Stock Markets February 26, 2026

Cirsa Tops Guidance on 2025 Revenues; Issues 2026 Targets in Line With Street

Company posts mid-single-digit growth, trims leverage and proposes dividend while outlining modest 2026 expansion expectations

By Jordan Park
Cirsa Tops Guidance on 2025 Revenues; Issues 2026 Targets in Line With Street

Cirsa reported full-year 2025 revenues of €2,339 million, a 9% increase that exceeded the company’s guidance range and modestly topped consensus. Adjusted EBITDA rose to €753.5 million, leverage fell to 2.7x, and the board proposed a €0.45 per-share dividend. For 2026, management issued revenue and EBITDA guidance that broadly aligns with market expectations.

Key Points

  • Cirsa delivered 2025 revenues of €2,339 million, beating the top end of its guidance and edging past consensus - impacts consumer discretionary and gaming sectors.
  • Adjusted EBITDA rose to €753.5 million while leverage fell to 2.7x; the company proposed a €0.45 per-share dividend totaling €75 million - relevant to investors and credit markets.
  • 2026 guidance (revenues €2,500-2,560m; EBITDA €800-820m) aligns closely with consensus, indicating expected continued but modest growth - affects market expectations for gaming operators.

Cirsa announced full-year 2025 results showing revenues of €2,339 million, an increase of 9% versus the prior year and slightly above the top end of the group’s guidance range of €2,325-2,335 million. The top-line figure also came in roughly 1% ahead of consensus estimates of €2,325 million.

Adjusted EBITDA for 2025 reached €753.5 million, an 8% year-over-year rise. That outcome marginally exceeded both the company’s own guidance range of €750-753 million and consensus expectations, which were €751 million.

Cirsa reported a reduction in its leverage ratio to 2.7x and has proposed a dividend of €0.45 per share, representing a total distribution of €75 million.


Guidance for 2026

Looking ahead, the company provided 2026 guidance targeting revenues between €2,500 million and €2,560 million. The midpoint of that range implies approximately 8% growth and sits about 1% above consensus estimates of €2,499 million. For adjusted EBITDA, management guided to €800-820 million, a range that suggests about 7% growth and is consistent with consensus expectations of €813 million at the midpoint.

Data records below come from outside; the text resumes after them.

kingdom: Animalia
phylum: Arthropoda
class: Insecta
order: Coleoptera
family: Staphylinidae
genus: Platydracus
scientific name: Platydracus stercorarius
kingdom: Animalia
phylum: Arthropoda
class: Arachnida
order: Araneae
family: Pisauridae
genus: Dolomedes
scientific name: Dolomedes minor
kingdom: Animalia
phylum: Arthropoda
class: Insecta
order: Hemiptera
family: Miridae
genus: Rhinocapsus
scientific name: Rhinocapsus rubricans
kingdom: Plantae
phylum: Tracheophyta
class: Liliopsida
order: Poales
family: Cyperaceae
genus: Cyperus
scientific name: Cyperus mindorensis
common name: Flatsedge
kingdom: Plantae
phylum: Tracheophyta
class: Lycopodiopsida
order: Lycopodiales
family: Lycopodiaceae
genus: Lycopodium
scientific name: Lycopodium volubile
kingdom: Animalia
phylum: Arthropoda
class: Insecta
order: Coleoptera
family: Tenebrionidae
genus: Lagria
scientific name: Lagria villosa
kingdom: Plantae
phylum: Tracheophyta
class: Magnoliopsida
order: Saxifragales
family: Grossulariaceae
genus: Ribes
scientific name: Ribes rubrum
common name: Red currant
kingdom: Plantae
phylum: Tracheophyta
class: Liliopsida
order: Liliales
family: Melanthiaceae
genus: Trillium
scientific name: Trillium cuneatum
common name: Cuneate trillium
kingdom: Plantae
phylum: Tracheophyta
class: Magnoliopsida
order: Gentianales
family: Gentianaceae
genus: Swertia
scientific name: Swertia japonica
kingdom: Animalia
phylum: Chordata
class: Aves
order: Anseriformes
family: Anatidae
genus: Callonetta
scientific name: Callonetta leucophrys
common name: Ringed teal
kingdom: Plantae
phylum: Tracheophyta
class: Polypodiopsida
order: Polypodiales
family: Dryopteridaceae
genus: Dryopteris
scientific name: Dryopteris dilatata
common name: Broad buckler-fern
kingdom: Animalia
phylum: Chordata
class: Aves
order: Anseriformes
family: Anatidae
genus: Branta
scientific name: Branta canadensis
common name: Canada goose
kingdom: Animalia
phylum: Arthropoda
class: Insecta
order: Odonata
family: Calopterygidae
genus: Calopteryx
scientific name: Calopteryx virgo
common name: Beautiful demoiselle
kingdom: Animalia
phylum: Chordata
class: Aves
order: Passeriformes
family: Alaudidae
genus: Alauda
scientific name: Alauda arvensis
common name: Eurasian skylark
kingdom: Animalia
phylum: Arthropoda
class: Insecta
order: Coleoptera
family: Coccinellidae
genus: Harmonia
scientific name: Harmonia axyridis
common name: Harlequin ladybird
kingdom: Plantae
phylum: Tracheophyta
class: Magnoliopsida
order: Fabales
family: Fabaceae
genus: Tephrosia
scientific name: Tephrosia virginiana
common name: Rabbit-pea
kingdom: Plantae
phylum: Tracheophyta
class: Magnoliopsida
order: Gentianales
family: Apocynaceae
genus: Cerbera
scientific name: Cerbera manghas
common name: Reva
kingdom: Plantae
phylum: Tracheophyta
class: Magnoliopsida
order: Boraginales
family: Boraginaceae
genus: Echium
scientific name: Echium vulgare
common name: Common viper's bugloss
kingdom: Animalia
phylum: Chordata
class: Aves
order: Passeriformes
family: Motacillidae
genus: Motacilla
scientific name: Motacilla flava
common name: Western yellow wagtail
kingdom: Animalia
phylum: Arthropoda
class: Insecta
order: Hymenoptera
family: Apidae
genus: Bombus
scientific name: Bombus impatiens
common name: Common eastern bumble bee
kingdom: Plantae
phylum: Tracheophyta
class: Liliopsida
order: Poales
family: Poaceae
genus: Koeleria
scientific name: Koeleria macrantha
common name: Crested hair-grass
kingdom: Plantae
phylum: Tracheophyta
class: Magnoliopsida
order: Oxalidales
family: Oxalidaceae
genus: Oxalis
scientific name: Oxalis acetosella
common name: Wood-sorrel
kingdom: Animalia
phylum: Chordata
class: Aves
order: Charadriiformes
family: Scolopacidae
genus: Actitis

Quarterly and segment performance

In the fourth quarter, group revenues rose 6% while EBITDA increased 4%.

The Casinos segment recorded 6% revenue growth and a 4% increase in EBITDA, with management describing trading conditions as very positive.

Slots Spain posted 6% revenue growth and delivered a 24% increase in EBITDA, with margins holding at 51% for the second consecutive quarter. Management highlighted healthy organic growth in this division and reported no change in underlying trends.

Slots Italy saw revenues climb 18% and EBITDA increase 7%, a performance partly driven by the acquisition of Royal in the first quarter of 2025.

The Online Gaming and Betting segment experienced a 1% decline in revenues and a 29% fall in EBITDA, which the company attributed to customer-friendly sports results in September and October. Despite the segment’s earnings pressure, underlying turnover expanded 10% in the quarter and 15% for the full year, surpassing the company’s 10% turnover target.


M&A activity

Cirsa stepped up acquisition activity in the fourth quarter, completing purchases that included casino operations in Morocco and Peru, as well as a Spanish slot operator. Management said the company has a high-quality M&A pipeline for 2026.


These results leave the company in a position of modestly stronger operational performance versus guidance, with a small improvement relative to consensus and a capital return to shareholders via the proposed dividend. The 2026 outlook is broadly aligned with market expectations, reflecting a continuation of measured growth assumptions.

Risks

  • Online Gaming and Betting earnings are sensitive to sporting outcomes; the segment reported a 1% revenue decline and a 29% fall in EBITDA after customer-friendly sports results in September and October - this creates volatility for the gaming sector.
  • M&A-driven growth can alter comparability of results; Slots Italy’s 18% revenue increase and 7% EBITDA rise were aided by the acquisition of Royal in Q1 2025 - integration and deal effects may affect future performance in leisure and gaming segments.
  • 2026 guidance is largely in line with consensus (revenue midpoint about 1% above consensus and EBITDA midpoint matching consensus), which may limit upside if expectations are already priced by markets - this affects investor sentiment and equity performance.